_Consigne 1_
D'après la lettre à Jacques Darras, en quelle année le premier théâtre public a-t-il ouvert ses portes en Angleterre ?
_Consigne 2_
Indiquez si chacune de ces affirmations concorde avec la lettre à Jacques Darras, en répondant par oui ou non et en citant les mots décisifs : (a) le premier théâtre public a ouvert ses portes en 1580 ; (b) le père de John Florio était le fils de Juifs convertis au catholicisme ; (c) Jacques Darras situe son école à Paris.
_Consigne 3_
Reprenez la lettre à Jacques Darras après sa dernière phrase et poursuivez-la.

_Extrait du document_
• • • • • • •
LT : Cher Jacques Darras,

C’est l’Italien en question qui vous parle. Vous vous efforcez visiblement de faire de l’esprit mais vous n’êtes ni amusant ni convaincant. On me dit que vous êtes meilleur à l’oral mais je ne dispose que de ces trois interventions écrites… pendant que vous, vous jugez sans avoir lu mon livre. Voici mes notes en marge de vos commentaires à Daniel Bougnoux.

JD :  « Écoute, Daniel. J’aime bien Borgès, mais lorsqu’il dit que l’anglais est la langue de l’understatement, il dit une connerie manifeste. L’anglais élisabéthain est la langue la plus fleurie, la plus BAROQUE qui soit. C’est cela que vous ne comprenez pas, vous les Français classiques, bon dieu, c’est LE BAROQUE. Les dilatations et contractions du BAROQUE. Il vous faut retourner à l’école, mes chers petits copains, moi la mienne est à Bruxelles, c’est là que j’ai fait respirer le BAROQUE à ma langue classique. Comprends-tu ? »

LT : Avec le Shakespeare de Stratford, la passion, la presque obsession du Barde pour les Things Italian  s’insère dans un courant italophile, une mode dont l’apparition en Angleterre précède  l’arrivée du  jeune provincial à Londres, dit-on, vers la fin des années 1580. Son biographe écrit : “Shakespeare’s introduction to the capital falls, frustratingly, in the void of the lost years” (Schoenbaum). Or les premières comédies écrites en Angleterre étaient inspirées de Plaute et de Terence, le premier théâtre public a ouvert ses portes seulement en 1576 et les premières pièces italianisantes datent du début des années 1580 quand le Shakespeare de Stratford vivait encore dans son village. Si par contre Shake-speare est le pseudonyme de John Florio, alors le Barde n’est plus un épigone mais bien l’initiateur et le plus grand instigateur de la courte renaissance anglaise. Si j’ai raison, Borges ne s’est pas trompé, au contraire. Dans un texte impromptu, qui n’est pas un essai de critique littéraire,  le grand aveugle a saisi l’essence du phénomène Shakespeare : Juif ou Italien.  Le père de John Florio étant le fils de Juifs convertis au catholicisme, Shakespeare serait donc Juif-Italien !
• • • • • • •
Textes extraits page par page
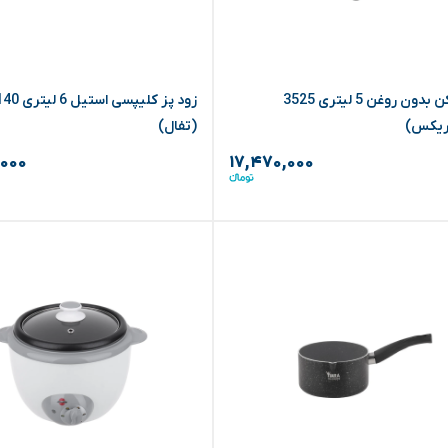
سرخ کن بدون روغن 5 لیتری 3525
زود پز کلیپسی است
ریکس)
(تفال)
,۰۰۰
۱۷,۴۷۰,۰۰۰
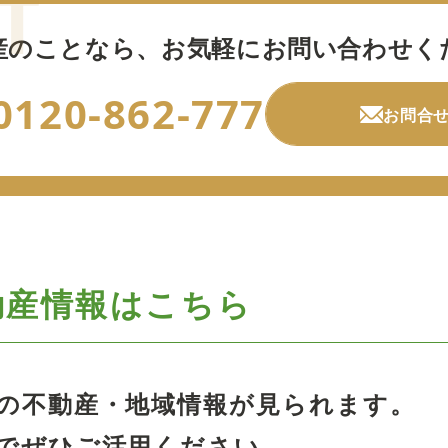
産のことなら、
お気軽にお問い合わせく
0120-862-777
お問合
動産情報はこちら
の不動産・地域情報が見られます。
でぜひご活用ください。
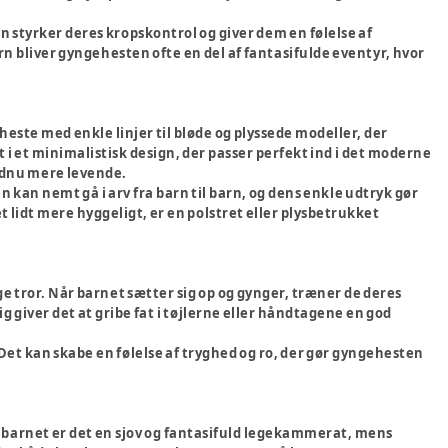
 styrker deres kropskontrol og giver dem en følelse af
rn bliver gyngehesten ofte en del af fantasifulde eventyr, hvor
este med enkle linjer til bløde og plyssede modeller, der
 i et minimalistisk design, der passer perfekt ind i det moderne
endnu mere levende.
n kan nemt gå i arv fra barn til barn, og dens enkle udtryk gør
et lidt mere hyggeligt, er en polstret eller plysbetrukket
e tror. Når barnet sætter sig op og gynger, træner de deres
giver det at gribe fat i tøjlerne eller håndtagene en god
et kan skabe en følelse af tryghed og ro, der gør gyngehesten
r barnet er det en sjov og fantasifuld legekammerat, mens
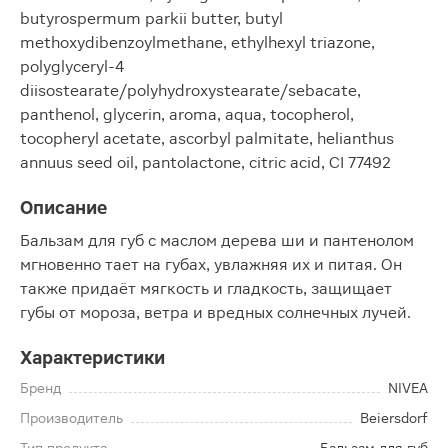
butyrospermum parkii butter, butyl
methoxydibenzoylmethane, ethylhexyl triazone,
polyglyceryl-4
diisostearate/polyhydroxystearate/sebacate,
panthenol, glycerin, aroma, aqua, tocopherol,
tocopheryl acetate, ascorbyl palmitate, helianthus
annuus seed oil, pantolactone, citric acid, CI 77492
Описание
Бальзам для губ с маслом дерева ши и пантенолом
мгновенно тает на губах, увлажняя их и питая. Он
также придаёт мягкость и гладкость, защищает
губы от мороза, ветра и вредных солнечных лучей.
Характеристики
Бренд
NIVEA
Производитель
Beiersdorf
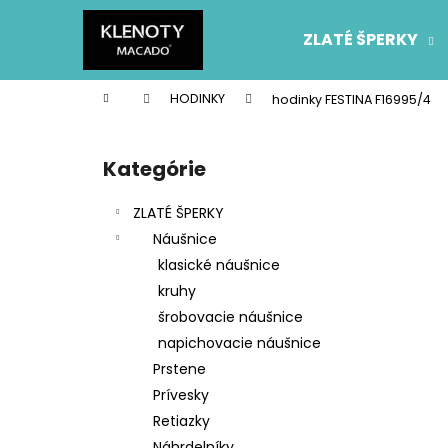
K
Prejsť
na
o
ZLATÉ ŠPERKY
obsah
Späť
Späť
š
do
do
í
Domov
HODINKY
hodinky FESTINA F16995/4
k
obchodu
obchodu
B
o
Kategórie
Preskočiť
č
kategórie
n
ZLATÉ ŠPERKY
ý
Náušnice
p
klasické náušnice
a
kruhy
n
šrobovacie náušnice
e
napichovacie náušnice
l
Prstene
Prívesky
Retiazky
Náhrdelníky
• • • • • • •
_Corrigé 1_
En 1576.

_Corrigé 2_
(a) Non : « le premier théâtre public a ouvert ses portes seulement en 1576 ».
(b) Oui : « Le père de John Florio étant le fils de Juifs convertis au catholicisme ».
(c) Non : « moi la mienne est à Bruxelles ».

_Corrigé 3_
La langue la plus fleurie,l’anglais élisabéthain n’est pas, comme vous l’écrivez, la langue la plus  BAROQUE qui soit. Elle est certes fleurie, cette toute nouvelle langue. Oui, mais qui a été, nomen est omen, le protagoniste d’une telle floraison ?  Florio, le linguiste éblouissant, l’euphuiste en chef qui, avec ses First Fruites de 1578  et puis avec son travail de lexicographe, de traducteur et de dramaturge sous le nom de plume  Shake-speare, a été « l’apôtre de la Renaissance en Angleterre à l’époque de Shakespeare ». Ses activités faisaient partie de la même, riche et éloquente mission de  promotion et de défense de la langue anglaise.  Florio a créé un grand nombre de mots en anglais, 1149 pour être précis, ce qui le situe en deuxième place après… Shakespeare ! Ben Jonson, en écrivant à propos du Barde en 1623 « to shake a lance/As brandish’d at the eyes of Ignorance»,  pensait à son ami Florio et non pas à l’obscur impresario de théâtre. John a agité sa plume de 1578 jusqu’à 1625, année où il meurt pauvre et oublié par la Couronne. Il a promu et enseigné les langues et cultures européennes dans des cours universitaires à Oxford, comme précepteur auprès des grandes familles de l’aristocratie anglaise et à la cour, lors de conférences et discussions dans les résidences des riches et puissants de son époque, finalement en écrivant des pièces avec le pseudonyme shake-speare. Regardez sa traduction de Montaigne qu’il a fleuri en transformant le philosophe français en un Anglais baroque. Shakespeare est le premier et le plus baroque de tous, car son « estilo culto », son  high style, vient d’Espagne et d’Italie, du Sud de l’Europe, comprenez-vous ? Florio a traduit, comme vous savez, une partie du Libro aureo d’ Antonio De Guevara et utilisé les Hore di ricreatione de Lodovico Guicciardini sans parler des dizaines et dizaines de livres fleuris qu’il a lus en quatre ou cinq langues. La feast of language de Shakespeare est sa fête !

La renaissance baroque en Angleterre s’estompe avec John Ford vers 1630 et les Puritains ferment les théâtres en 1642. Borges n’a pas vraiment tort.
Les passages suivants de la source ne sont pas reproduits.